→ **PROVIDED PASSAGE**:
We can appreciate to a considerable extent the emotions of the Spanish chroniclers. Judges often dine together, but not always for the sake of despatch. The writer has no hesitation in affirming that disregard of the comfort and time of jurors and witnesses is the most obvious fault of certain of them. Some judges occasionally adjourn court from one until two and make their own appearance any time before three. It is small consolation to a juror nervously distracted by waiting to find that the judge expects conscientiously to make up the time thus lost by keeping the jury at work until five. In most instances, however, the judges are more punctual and business-like than the jurors and counsel who appear before them.
Some judges occasionally seem to feel that the benefit of the "reasonable doubt" to which a prisoner is entitled before the jury remains with and should be given to him even after conviction. This sometimes manifests itself in the extraordinary phenomenon of a defendant who has stood trial and perjured himself in his own behalf receiving a less severe sentence than his co-defendant who has pleaded guilty and saved the county the expense and labor of a trial. There was once a case where this occurred in which two of the perpetrators of a brutal robbery pleaded guilty and received seven years apiece, while their "side-partner," after being convicted before a jury, was given five years by another judge. It was not in this case, but an earlier one, in which a judge, obviously on the theory of reasonable doubt, addressed the prisoner substantially as follows:
"Young man, you have been convicted by a jury of your peers after a fair trial. Your offence is a heinous one. You took the stand and perjured yourself, asserting your innocence. I might inflict a severe punishment. Still, under all the circumstances, and in view of your claim that you are not guilty, I will suspend sentence."

→ **PARTS OF THE EXERCISE**:
a - From the passage about judges, reproduce word for word the part that opens with the words containing "We can appreciate" and closes with "appear before them.".
b - List every hour of the day that the passage about judges mentions in its account of adjourning and resuming court.

→ **DATA SHOWN**:
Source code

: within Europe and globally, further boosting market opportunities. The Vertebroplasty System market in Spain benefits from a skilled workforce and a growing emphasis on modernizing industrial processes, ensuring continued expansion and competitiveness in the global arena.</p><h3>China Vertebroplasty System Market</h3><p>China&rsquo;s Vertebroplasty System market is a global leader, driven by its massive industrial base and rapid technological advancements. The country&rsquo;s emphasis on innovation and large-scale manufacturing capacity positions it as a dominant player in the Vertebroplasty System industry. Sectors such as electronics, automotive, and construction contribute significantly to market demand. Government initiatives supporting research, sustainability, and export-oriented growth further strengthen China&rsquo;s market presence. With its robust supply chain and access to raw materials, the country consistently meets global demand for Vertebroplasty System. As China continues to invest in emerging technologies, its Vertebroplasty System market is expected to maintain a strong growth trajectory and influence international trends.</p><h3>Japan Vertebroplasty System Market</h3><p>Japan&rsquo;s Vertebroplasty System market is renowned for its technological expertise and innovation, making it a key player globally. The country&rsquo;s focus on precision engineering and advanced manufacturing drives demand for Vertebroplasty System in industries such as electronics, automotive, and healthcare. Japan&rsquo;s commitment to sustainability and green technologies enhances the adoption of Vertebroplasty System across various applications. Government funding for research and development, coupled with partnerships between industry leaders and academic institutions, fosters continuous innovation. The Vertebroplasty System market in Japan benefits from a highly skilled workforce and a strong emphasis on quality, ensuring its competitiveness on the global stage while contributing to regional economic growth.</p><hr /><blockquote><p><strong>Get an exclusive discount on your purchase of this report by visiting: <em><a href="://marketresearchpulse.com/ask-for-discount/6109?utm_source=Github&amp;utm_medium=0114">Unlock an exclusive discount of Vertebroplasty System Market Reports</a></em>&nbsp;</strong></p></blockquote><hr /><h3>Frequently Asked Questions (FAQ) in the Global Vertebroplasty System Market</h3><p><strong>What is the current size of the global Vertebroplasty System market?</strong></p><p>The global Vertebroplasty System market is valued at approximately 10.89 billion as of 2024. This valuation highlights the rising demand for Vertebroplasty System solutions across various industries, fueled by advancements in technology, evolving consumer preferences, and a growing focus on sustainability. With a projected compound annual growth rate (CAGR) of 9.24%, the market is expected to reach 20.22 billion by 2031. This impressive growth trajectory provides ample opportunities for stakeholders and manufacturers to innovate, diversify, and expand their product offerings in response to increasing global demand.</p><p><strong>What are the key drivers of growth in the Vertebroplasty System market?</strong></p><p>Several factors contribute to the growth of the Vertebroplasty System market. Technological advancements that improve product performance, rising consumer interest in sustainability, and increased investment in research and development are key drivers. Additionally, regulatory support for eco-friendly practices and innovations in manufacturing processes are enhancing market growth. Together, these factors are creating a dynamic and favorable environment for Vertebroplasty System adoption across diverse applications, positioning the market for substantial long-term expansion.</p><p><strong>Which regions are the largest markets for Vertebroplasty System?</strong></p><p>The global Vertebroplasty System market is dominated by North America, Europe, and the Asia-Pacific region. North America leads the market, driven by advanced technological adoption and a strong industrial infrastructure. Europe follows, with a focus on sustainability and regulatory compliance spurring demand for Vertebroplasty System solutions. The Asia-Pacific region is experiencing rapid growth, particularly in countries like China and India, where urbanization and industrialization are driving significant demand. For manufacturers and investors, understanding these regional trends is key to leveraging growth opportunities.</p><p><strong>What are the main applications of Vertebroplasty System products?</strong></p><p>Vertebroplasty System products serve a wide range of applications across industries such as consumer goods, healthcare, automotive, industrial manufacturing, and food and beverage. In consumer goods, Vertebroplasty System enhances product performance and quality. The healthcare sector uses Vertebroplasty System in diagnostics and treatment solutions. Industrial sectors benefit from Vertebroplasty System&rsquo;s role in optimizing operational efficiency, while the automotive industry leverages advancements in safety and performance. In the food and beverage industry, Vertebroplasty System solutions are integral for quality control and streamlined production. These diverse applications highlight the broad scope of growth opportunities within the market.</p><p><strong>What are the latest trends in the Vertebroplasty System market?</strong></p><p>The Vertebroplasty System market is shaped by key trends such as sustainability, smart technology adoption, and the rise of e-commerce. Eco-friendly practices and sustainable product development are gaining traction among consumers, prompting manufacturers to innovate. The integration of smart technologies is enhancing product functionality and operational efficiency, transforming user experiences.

→ **RESULTS IN ORDER**:
a -
We can appreciate to a considerable extent the emotions of the Spanish chroniclers. Judges often dine together, but not always for the sake of despatch. The writer has no hesitation in affirming that disregard of the comfort and time of jurors and witnesses is the most obvious fault of certain of them. Some judges occasionally adjourn court from one until two and make their own appearance any time before three. It is small consolation to a juror nervously distracted by waiting to find that the judge expects conscientiously to make up the time thus lost by keeping the jury at work until five. In most instances, however, the judges are more punctual and business-like than the jurors and counsel who appear before them.

b -
one
two
three
five